A culinária caipira, especialmente na região conhecida como Paulistânia (que abrange partes de São Paulo, Minas Gerais, Goiás, Rio Grande do Sul, entre outros), tem o milho como base de uma cozinha rica e diversa. Dele nascem delícias como:
- Pamonha: Doce ou salgada, é um clássico feito com a massa do milho verde.
- Curau: Um creme doce e aveludado, perfeito para aquecer.
- Canjica (ou mungunzá): Grãos de milho cozidos em leite, açúcar e especiarias.
- Bolo de milho: Em suas diversas versões, do cremoso ao fubá.
- Pipoca: O petisco universal, simples e irresistível.
- Milho cozido ou assado: A forma mais pura de apreciar o sabor do grão.
- Cuscuz e angu: Pratos salgados que demonstram a versatilidade do milho na culinária do dia a dia.

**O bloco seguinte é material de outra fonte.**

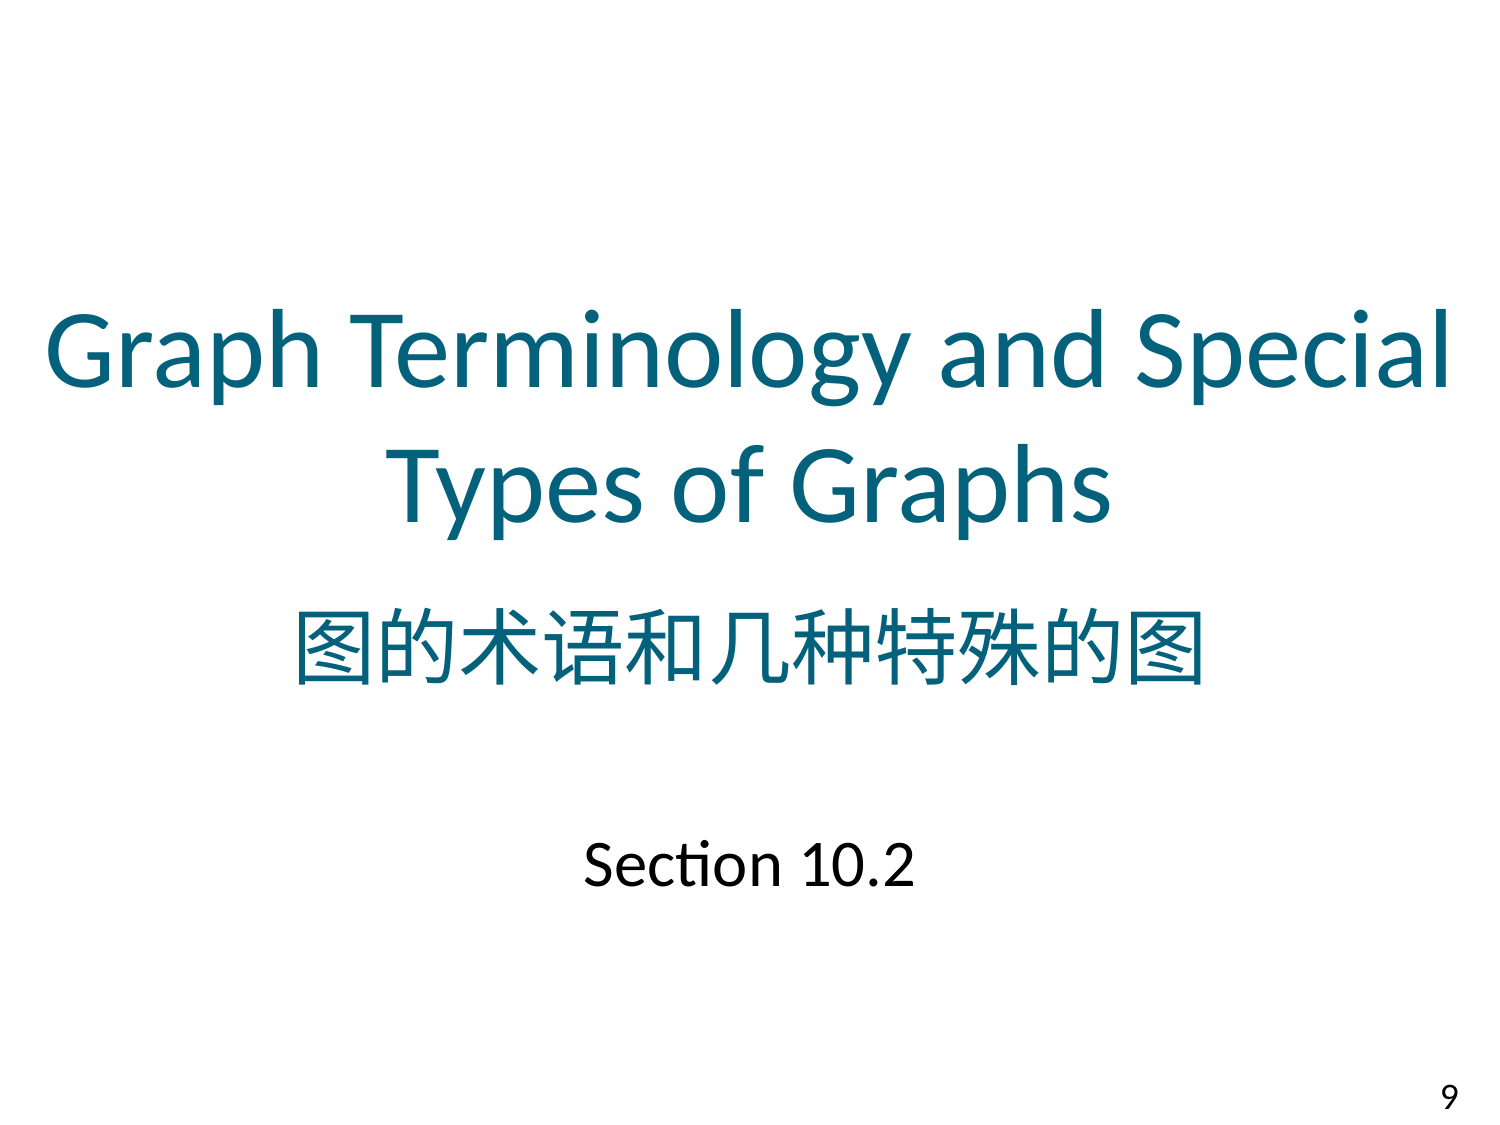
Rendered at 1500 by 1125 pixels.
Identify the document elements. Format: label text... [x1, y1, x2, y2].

title Graph Terminology and Special Types of Graphs 图的术语和几种特殊的图 [0, 337, 1500, 633]
list Section 10.2 [525, 812, 975, 918]
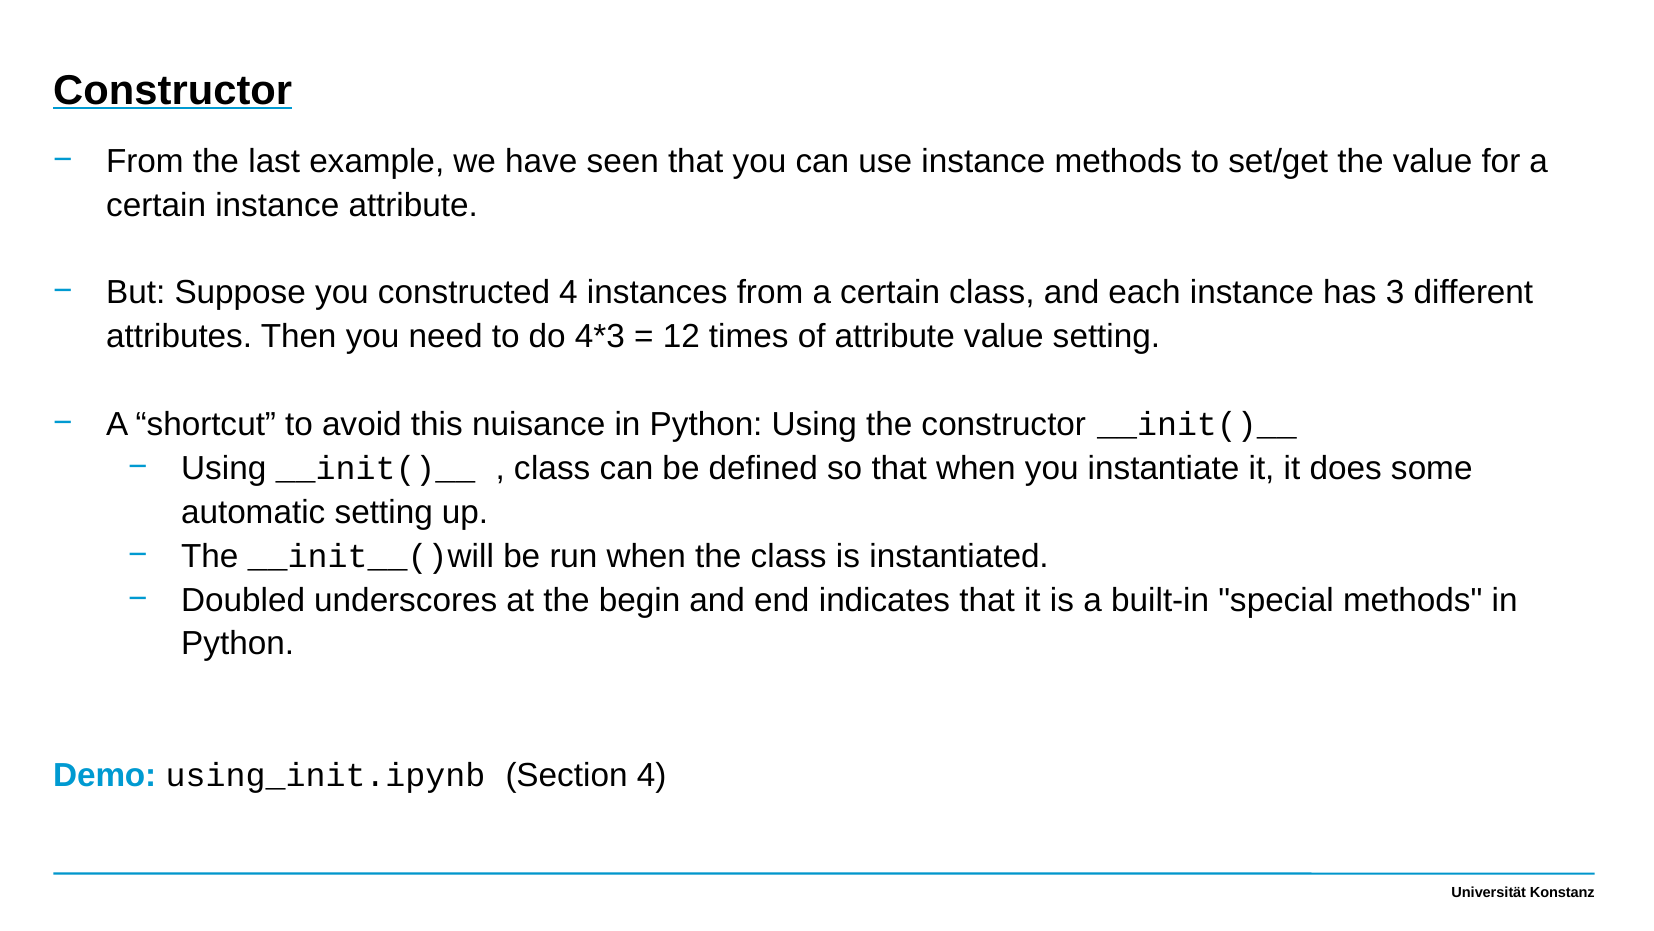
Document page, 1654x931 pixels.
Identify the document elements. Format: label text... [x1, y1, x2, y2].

text_box Constructor [53, 66, 1093, 135]
text_box From the last example, we have seen that you can use instance methods to set/get the value for a certain instance attribute. But: Suppose you constructed 4 instances from a certain class, and each instance has 3 different attributes. Then you need to do 4*3 = 12 times of attribute value setting. A “shortcut” to avoid this nuisance in Python: Using the constructor __init()__ Using __init()__ , class can be defined so that when you instantiate it, it does some automatic setting up. The __init__()will be run when the class is instantiated. Doubled underscores at the begin and end indicates that it is a built-in "special methods" in Python. Demo: using_init.ipynb (Section 4) [53, 135, 1589, 815]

Além do consumo humano, o milho é vital para a alimentação animal e para a indústria, sendo utilizado na fabricação de féculas, xaropes, azeite, álcool, rações, talco infantil, maionese, cerveja e até medicamentos.

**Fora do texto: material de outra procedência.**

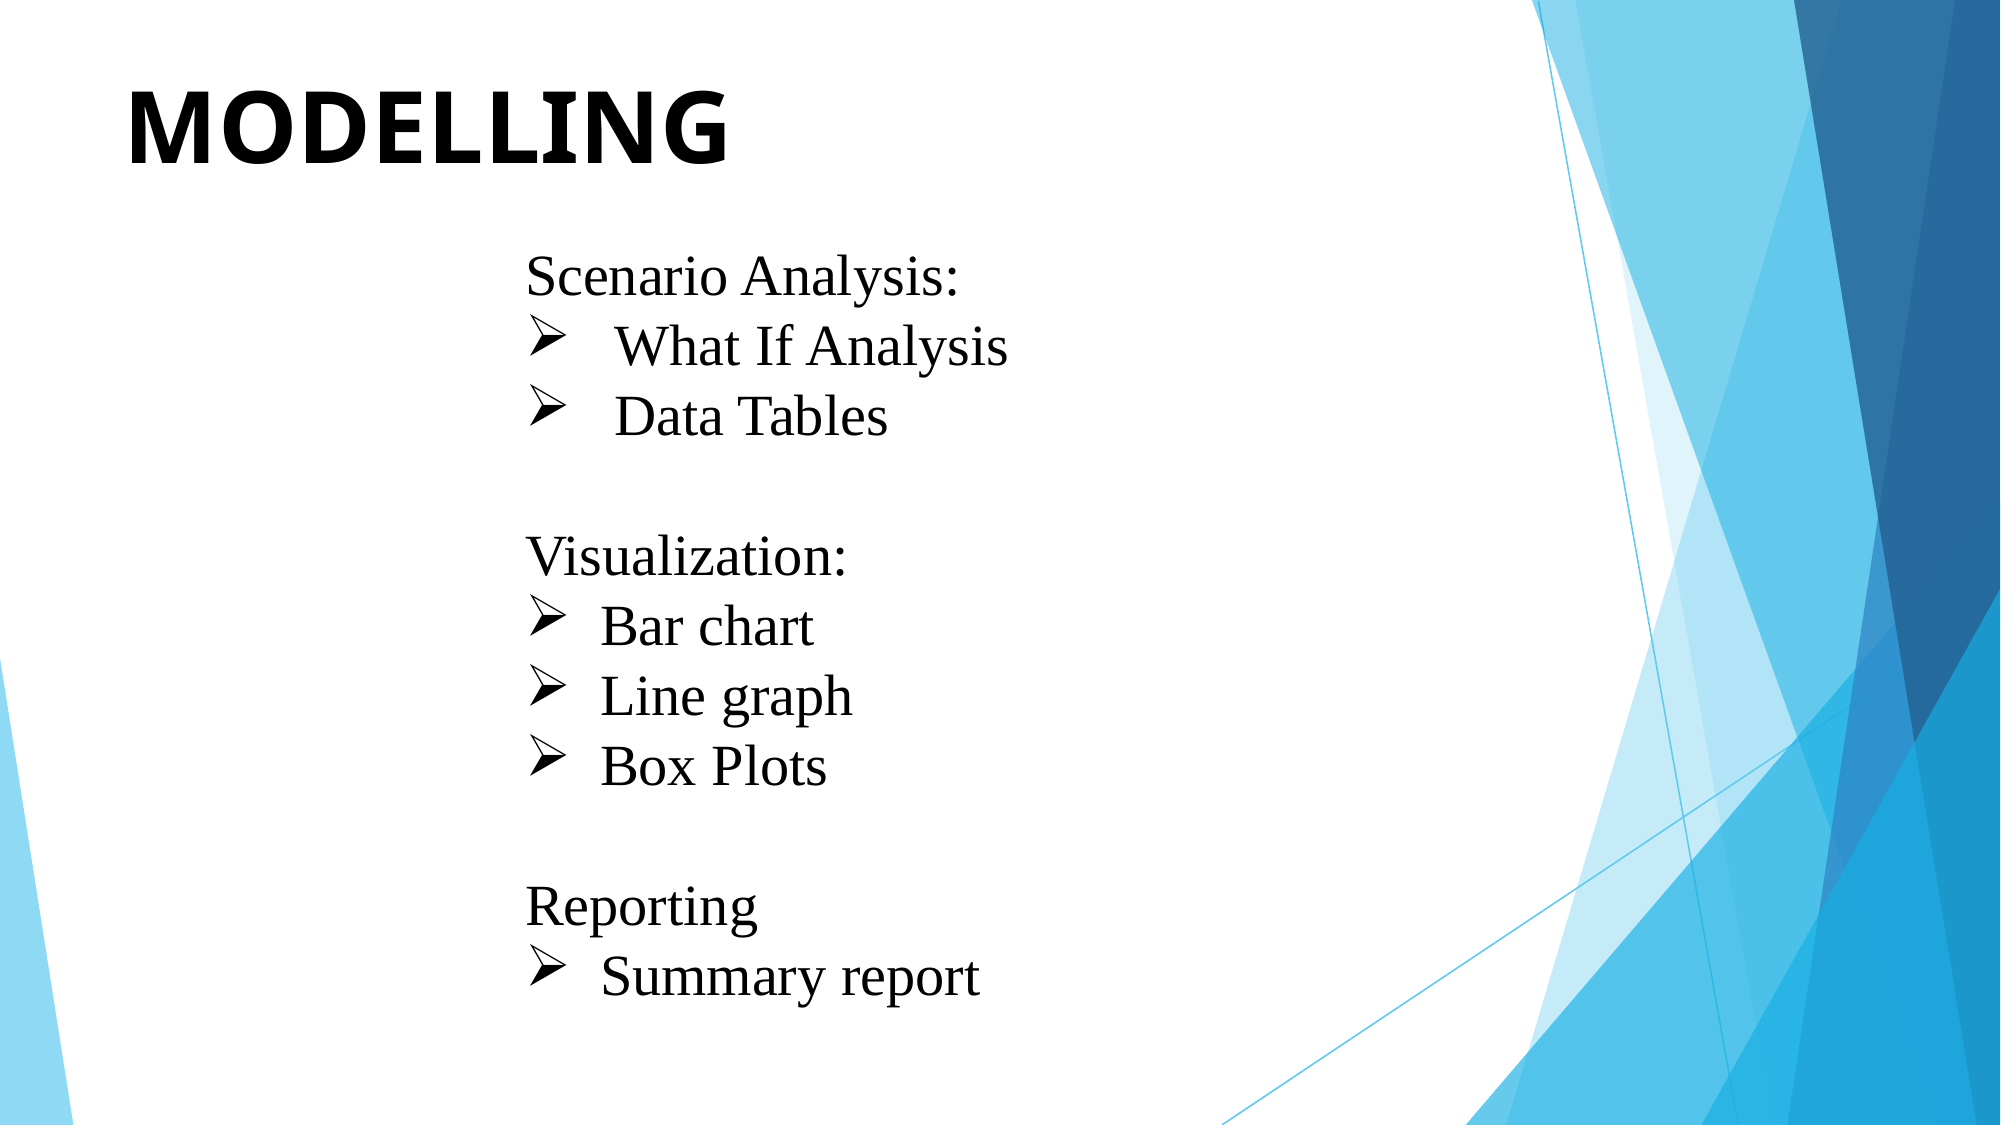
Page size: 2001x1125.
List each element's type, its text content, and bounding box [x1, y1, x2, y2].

title MODELLING [123, 63, 1877, 188]
list Scenario Analysis: What If Analysis Data Tables Visualization: Bar chart Line graph Box Plots Reporting Summary report [525, 237, 1900, 1028]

Curiosidades e Benefícios do Milho
- Nutrição Poderosa: O milho é uma excelente fonte de energia, rico em carboidratos complexos, fibras, vitaminas do complexo B, vitamina C e ácido fólico.
- Antioxidante Natural: Possui poder antioxidante, auxiliando na prevenção de doenças oculares, como a degeneração macular.
- Saúde Intestinal: As fibras presentes no milho contribuem para o bom funcionamento do intestino, promovendo a saciedade e ajudando no controle do açúcar no sangue e do colesterol.
- Variedade de Raças: Existem cerca de 300 raças de milho no continente americano, sendo 15 delas brasileiras, com sub-raças nativas associadas aos povos indígenas.
- Milho na Airfryer: Uma Nova Tradição: A airfryer proporciona uma maneira moderna de desfrutar do milho, conferindo-lhe uma textura única – crocante por fora e macia por dentro – que remete ao milho na brasa, mas com a conveniência e a rapidez da tecnologia. É a união perfeita entre a tradição e a inovação culinária.
O milho, em suas múltiplas facetas, continua a encantar paladares e a nutrir corpos e almas, reafirmando seu status como um dos alimentos mais importantes e culturalmente ricos do planeta. E com a airfryer, desfrutar de um milho suculento e saboroso nunca foi tão fácil e delicioso.